E se c'è anche un'intolleranza al latte? Quando l’intestino reagisce male a una sostanza ha solo due modi per difendersi: o “butta fuori tutto” (diarrea) o si paralizza (stitichezza). Tutto l'organismo, anche la pelle, cerca di eliminare la sostanza che lo disturba: acne, dermatite seborroica, psoriasi, eritema solare, catarro, grasso accumulato nella zona della pancia. E soprattutto, lo stimolo infiammatorio che parte dall'intestino diventa stanchezza fisica profonda (astenia, la chiamano i medici) e non trova sollievo nel sonno: l'insonnia è molto frequente.
Chi ha queste intolleranze ha spesso mal di pancia (e ha pancia) e mal di testa. Ha la dermatite o la forfora da frumento. È stanco, respira male (asma) e si ammala facilmente, perché l'intestino affaticato non assicura l'energia e le difese immunitarie. E soprattutto ha la “sbornia” da lieviti, che gli toglie lucidità e riflessi pronti.

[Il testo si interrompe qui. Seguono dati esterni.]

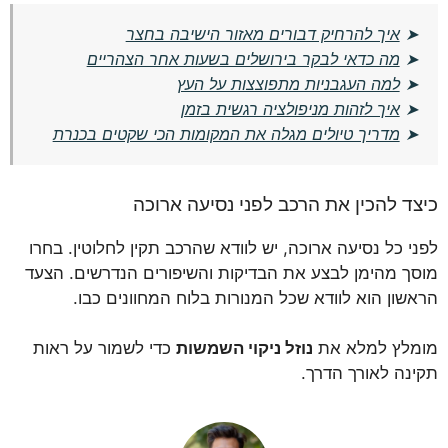
➤
איך להרחיק דבורים מאזור הישיבה בחצר
➤
מה כדאי לבקר בירושלים בשעות אחר הצהריים
➤
למה העגבניות מתפוצצות על העץ
➤
איך לזהות מניפולציה רגשית בזמן
➤
מדריך טיולים מגלה את המקומות הכי שקטים בכנרת
כיצד להכין את הרכב לפני נסיעה ארוכה
לפני כל נסיעה ארוכה, יש לוודא שהרכב תקין לחלוטין. בחרו
מוסך מהימן לבצע את הבדיקות והשיפורים הנדרשים. הצעד
הראשון הוא לוודא שכל המנורות בלוח המחוונים כבו.
מומלץ למלא את
נוזל ניקוי השמשות
כדי לשמור על ראות
תקינה לאורך הדרך.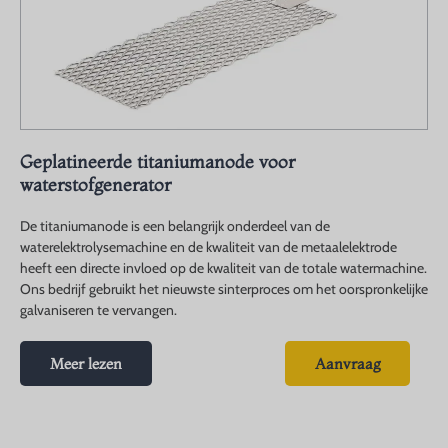
Geplatineerde titaniumanode voor
waterstofgenerator
De titaniumanode is een belangrijk onderdeel van de
waterelektrolysemachine en de kwaliteit van de metaalelektrode
heeft een directe invloed op de kwaliteit van de totale watermachine.
Ons bedrijf gebruikt het nieuwste sinterproces om het oorspronkelijke
galvaniseren te vervangen.
Meer lezen
Aanvraag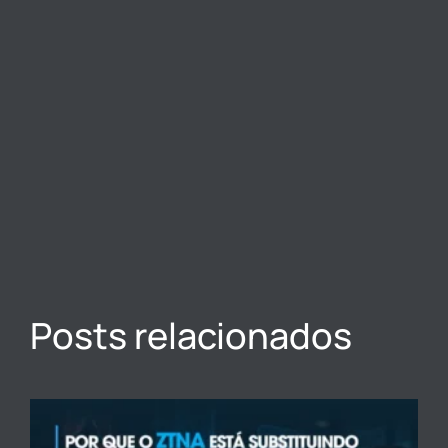
Posts relacionados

Gli allergeni del frumento sono presenti in tutto il chicco; nei giorni di dieta è necessario quindi evitare la farina bianca, la farina integrale e la crusca, e anche segale, farro e kamut (un po' troppo simili al frumento).
Evitare il latte, per chi è intollerante, significa evitare tutto il latte di origine animale (di mucca, di capra, di pecora, scremato, predigerito...) e i prodotti relativi come yogurt, siero, formaggi, burro, panna, gelati. Siccome in molte preparazioni industriali il latte è presente come componente, è necessario fare attenzione.

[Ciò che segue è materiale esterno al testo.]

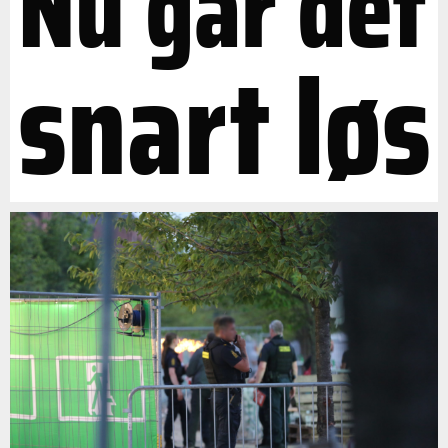
Nu går det
snart løs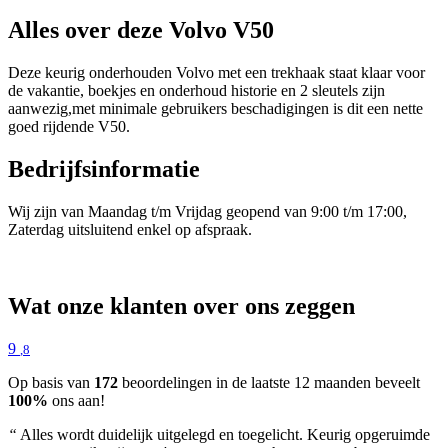
Alles over deze Volvo V50
Deze keurig onderhouden Volvo met een trekhaak staat klaar voor
de vakantie, boekjes en onderhoud historie en 2 sleutels zijn
aanwezig,met minimale gebruikers beschadigingen is dit een nette
goed rijdende V50.
Bedrijfsinformatie
Wij zijn van Maandag t/m Vrijdag geopend van 9:00 t/m 17:00,
Zaterdag uitsluitend enkel op afspraak.
Wat onze klanten over ons zeggen
9
,8
Op basis van
172
beoordelingen in de laatste 12 maanden beveelt
100%
ons aan!
“
Alles wordt duidelijk uitgelegd en toegelicht. Keurig opgeruimde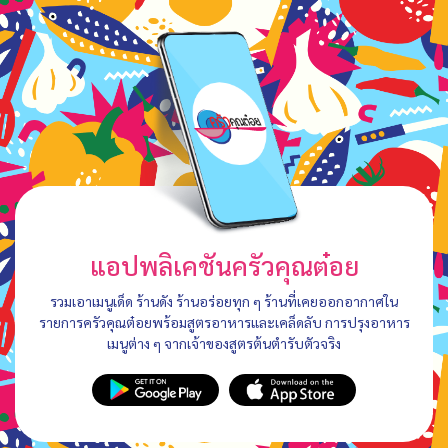
แอปพลิเคชันครัวคุณต๋อย
รวมเอาเมนูเด็ด ร้านดัง ร้านอร่อยทุก ๆ ร้านที่เคยออกอากาศใน
รายการครัวคุณต๋อยพร้อมสูตรอาหารและเคล็ดลับ การปรุงอาหาร
เมนูต่าง ๆ จากเจ้าของสูตรต้นตำรับตัวจริง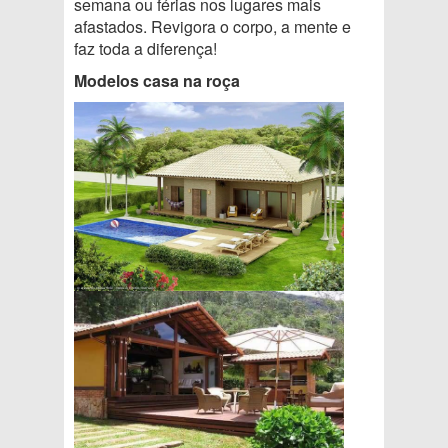
semana ou férias nos lugares mais
afastados. Revigora o corpo, a mente e
faz toda a diferença!
Modelos casa na roça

Evitare il lievito, infine, significa fare attenzione al lievito, chimico o naturale, ma anche a tutto ciò che fermenta o è fermentato, compresi i funghi, il vino, e magari le muffe in cantina. La lista dei lieviti a rischio riserva alcune sorprese: la cosa migliore è tenere sott'occhio la nostra scheda (“Frumento + Latte + Lieviti: cibi sì e cibi no”).
Questa dieta è abbastanza impegnativa, perché significa sostituire nei giorni di dieta parecchi elementi abituali nella nostra alimentazione, dal pane al vino alle merendine. Il vantaggio è che nella nostra tradizione le farine sono spesso abbinate al lievito, quindi quando impariamo a controllare le farine, risolviamo anche molto lievito senza fatica in più.
Affrontare la dieta di controllo per frumento, latte e lieviti significa imparare a conoscere e usare con disinvoltura molti altri grani e farine, come orzo, riso, mais, grano saraceno, avena, miglio, quinoa (però, come si diceva, non segale, farro e kamut). Si possono usare paste alimentari “alternative” (di riso, di mais, di grano saraceno...), latte vegetale (di riso, di soia, di mandorle...) scegliendo in una gamma di prodotti sempre più ampia, che oltretutto adesso si trova facilmente anche in molti supermercati.